China / Education

Migrant children learn a tough lesson

By Wang Xiaodong and Zhao Xinying (China Daily) Updated: 2016-02-25 08:23

 Migrant children learn a tough lesson

Students attend military training at Beijing's Dandelion School, a nonprofit institute for the children of migrant workers, in July. Zheng Liang / For China Daily

Population-control measures mean some big cities are making it increasingly difficult for the children of their least-privileged residents to enroll in the public school system, resulting in an exodus of students. Wang Xiaodong and Zhao Xinying report.

A long with Beijing's other primary and middle schools, the Dandelion School opened for a new semester on Tuesday. However, only 520 of the 549 registered students, all from migrant worker families, returned following the Spring Festival holiday, teacher Zhao Kai said.

"We learned that 23 students had transferred to other schools, mostly back in their hometowns, but the other six, mostly seventh-graders, did not return," Zhao said.

Founded in 2005, the school, which teaches grades seven through nine, is one of the few nonprofit educational establishments in the capital intended for the children of low-income migrant workers.

Zhao said it's becoming increasingly difficult for the students to enroll in Beijing's public high schools, which has resulted in some parents transferring their children to other areas before the end of their three years at the middle school in Daxing district.

Although the school always loses a few students at this time of year, Principal Zheng Hong fears that the number may decline further as conditions deteriorate in similar schools founded to educate children from poor migrant families.

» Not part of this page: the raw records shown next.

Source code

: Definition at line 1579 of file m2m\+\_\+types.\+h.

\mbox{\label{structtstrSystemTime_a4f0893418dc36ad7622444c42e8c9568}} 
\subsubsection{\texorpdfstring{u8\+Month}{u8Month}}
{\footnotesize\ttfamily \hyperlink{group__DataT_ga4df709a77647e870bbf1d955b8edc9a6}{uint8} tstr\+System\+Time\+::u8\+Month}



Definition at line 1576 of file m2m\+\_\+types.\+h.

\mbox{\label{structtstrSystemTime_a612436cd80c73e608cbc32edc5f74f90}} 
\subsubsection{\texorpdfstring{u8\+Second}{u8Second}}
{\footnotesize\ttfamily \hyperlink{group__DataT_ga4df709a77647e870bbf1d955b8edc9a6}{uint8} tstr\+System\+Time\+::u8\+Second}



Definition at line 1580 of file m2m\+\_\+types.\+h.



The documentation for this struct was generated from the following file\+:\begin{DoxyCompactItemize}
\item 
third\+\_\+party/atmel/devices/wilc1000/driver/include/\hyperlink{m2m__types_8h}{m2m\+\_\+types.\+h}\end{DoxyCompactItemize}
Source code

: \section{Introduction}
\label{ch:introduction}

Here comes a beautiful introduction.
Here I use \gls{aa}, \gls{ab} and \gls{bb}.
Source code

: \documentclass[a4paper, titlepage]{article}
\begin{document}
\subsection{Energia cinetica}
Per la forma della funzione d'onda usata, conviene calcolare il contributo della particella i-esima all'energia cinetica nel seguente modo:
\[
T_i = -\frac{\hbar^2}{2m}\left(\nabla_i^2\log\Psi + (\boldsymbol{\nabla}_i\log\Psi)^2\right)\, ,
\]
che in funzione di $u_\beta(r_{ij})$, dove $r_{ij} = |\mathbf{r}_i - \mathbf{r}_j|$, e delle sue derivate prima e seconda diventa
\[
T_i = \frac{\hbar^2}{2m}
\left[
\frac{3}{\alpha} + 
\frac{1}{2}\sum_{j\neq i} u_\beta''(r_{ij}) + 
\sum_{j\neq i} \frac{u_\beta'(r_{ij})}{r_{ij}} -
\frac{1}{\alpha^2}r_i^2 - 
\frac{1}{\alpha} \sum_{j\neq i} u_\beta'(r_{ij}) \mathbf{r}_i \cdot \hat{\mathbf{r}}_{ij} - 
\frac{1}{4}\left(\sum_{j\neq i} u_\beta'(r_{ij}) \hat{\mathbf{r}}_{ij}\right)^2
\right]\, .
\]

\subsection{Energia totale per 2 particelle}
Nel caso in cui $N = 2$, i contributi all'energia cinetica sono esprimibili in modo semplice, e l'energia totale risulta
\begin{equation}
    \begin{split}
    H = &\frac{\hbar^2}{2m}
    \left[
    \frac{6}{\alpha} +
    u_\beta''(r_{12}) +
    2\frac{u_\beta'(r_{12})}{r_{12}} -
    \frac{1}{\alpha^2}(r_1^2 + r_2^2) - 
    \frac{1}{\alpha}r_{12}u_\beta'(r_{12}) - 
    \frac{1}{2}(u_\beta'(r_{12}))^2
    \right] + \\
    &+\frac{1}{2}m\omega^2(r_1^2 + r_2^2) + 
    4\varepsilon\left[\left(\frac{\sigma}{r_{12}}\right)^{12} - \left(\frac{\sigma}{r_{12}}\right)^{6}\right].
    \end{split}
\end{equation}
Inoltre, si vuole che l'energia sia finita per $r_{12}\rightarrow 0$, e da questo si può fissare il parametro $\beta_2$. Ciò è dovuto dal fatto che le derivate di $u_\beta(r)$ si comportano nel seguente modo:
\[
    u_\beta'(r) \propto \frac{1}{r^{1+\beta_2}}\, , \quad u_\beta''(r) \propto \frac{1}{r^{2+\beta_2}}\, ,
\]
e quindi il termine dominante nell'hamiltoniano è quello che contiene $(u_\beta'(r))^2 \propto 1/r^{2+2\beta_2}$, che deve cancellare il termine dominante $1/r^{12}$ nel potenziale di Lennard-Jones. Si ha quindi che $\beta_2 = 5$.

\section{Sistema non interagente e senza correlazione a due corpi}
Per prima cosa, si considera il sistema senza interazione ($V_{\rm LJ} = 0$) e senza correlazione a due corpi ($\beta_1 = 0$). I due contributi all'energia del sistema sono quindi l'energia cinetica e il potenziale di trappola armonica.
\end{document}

"Years ago, some of our students could enroll in local high schools, but now it's becoming difficult for them to even gain admittance to Beijing's vocational schools," she said. "Last year, most of our graduates had to attend high schools in neighboring Beijing, such as Gu'an, Langfang and Yanjiao in Hebei province. For our graduates, the path to education is becoming narrower and narrower," she said. "Policies on schools such as ours are becoming tighter, and they keeping changing."

Qin Jijie, principal of Beijing Zhiquan School, also for migrant children, said the municipal government's policy of encouraging migrant workers to live in areas outside Beijing has had a big impact.

"In recent years, the number of schools like ours in Beijing has declined as student numbers have fallen," Qin said. "Inevitably, many of them will disappear."